During Mississippi Governor Haley Barbour’s remarks at the Texas Public Policy Foundation’s 20th anniversary gala, he highlighted how Mississippi has relied on many of the same policies as Texas – principally, low taxes, limited spending, and tort reform – to enhance its competitiveness. Interestingly, under the Barbour administration, Mississippi has also progressed on criminal justice reform.
Barbour signed the Mississippi Juvenile Justice Reform Act, which parallels many of the policies Texas has implemented in the last few years. The Act emphasizes less expensive community-based alternatives to incarceration and vocational programs that redirect youths from crime into the workforce. Just as legislation passed in 2007 in Texas disallowed misdemeanors from being incarcerated at the Texas Youth Commission, the Mississippi law prohibited the incarceration of status offenders. This refers to conduct, such as possession of alcohol, that is a crime only because it is committed by a minor.
Over the last two years, changes in administrative polices have reduced the number of Mississippi prisoners in solitary confinement from more than 1,000 to 130. This lowers costs because less space is required when there are two prisoners to a cell and there is a reduced need for prison guard time. When an inmate is in solitary confinement, a prison guard must transport each inmate individually from their cell to meals and the restroom.
More importantly, a study of Washington state inmates found that those released to the public from solitary confinement, controlling for all other factors, had a significantly higher recidivism rate. In Texas, as in many other states, inmates in solitary confinement are not eligible for educational or vocational programs, but simply sit in their cell for 23 hours a day.

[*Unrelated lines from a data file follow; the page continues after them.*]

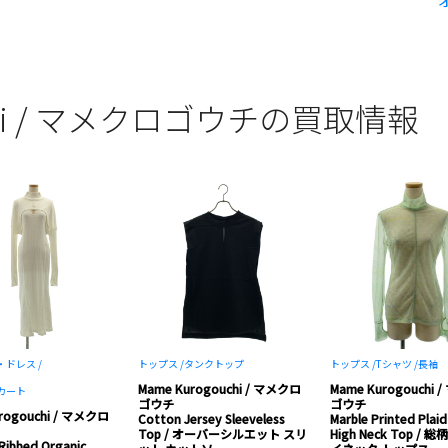
uchi / マメクロゴウチの買取情報
ドレス /
トップス /
タンクトップ
トップス /
Tシャツ /
長袖
Mame Kurogouchi / マメクロ
Mame Kurogouchi
カート
ゴウチ
ゴウチ
rogouchi / マメクロ
Cotton Jersey Sleeveless
Marble Printed Plaid
Top / オーバーシルエット スリ
High Neck Top / 
ibbed Organic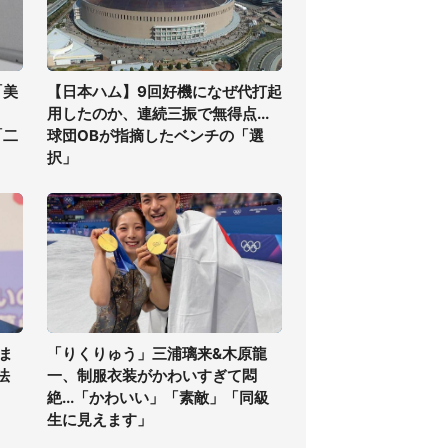
「美
【日本ハム】9回好機になぜ代打起
用したのか、連続三振で無得点...
「二
球団OBが指摘したベンチの「選
択」
ま
「りくりゅう」三浦璃来&木原龍
法
一、制服衣装がかわいすぎて悶
絶...「かわいい」「素敵」「同級
生に見えます」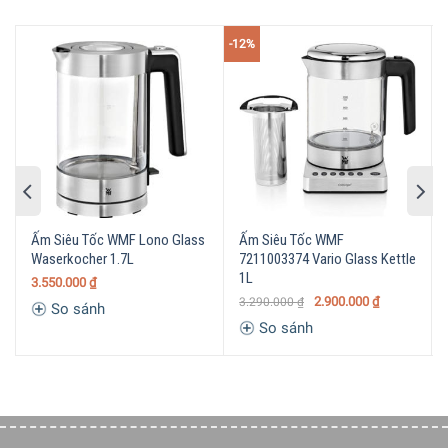
không bị đóng cặn canxi, kiểu dáng đẹp sang chảnh miễn
chê. Khi nước sôi, ấm sẽ phát ra tiếng “sáo” gây sự chú ý
-12%
và báo hiệu nước sôi.
Ấm Siêu Tốc WMF Lono Glass
Ấm Siêu Tốc WMF
Waserkocher 1.7L
7211003374 Vario Glass Kettle
1L
3.550.000
₫
2.900.000
₫
3.290.000
₫
So sánh
So sánh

Texas has approximately 10,000 inmates in solitary confinement and more than 1,000 are released directly from solitary confinement. A key component of the new policy on solitary confinement in Mississippi is precise criteria for what behavior justifies entry into solitary confinement and exit form it. In Texas, many inmates are placed in solitary confinement simply for alleged gang membership, even though they have not misbehaved in prison.
If Texas adopted the Mississippi approach and achieved even a more modest reduction in solitary confinement, it could save millions of dollars by closing a prison unit or a wing of a unit.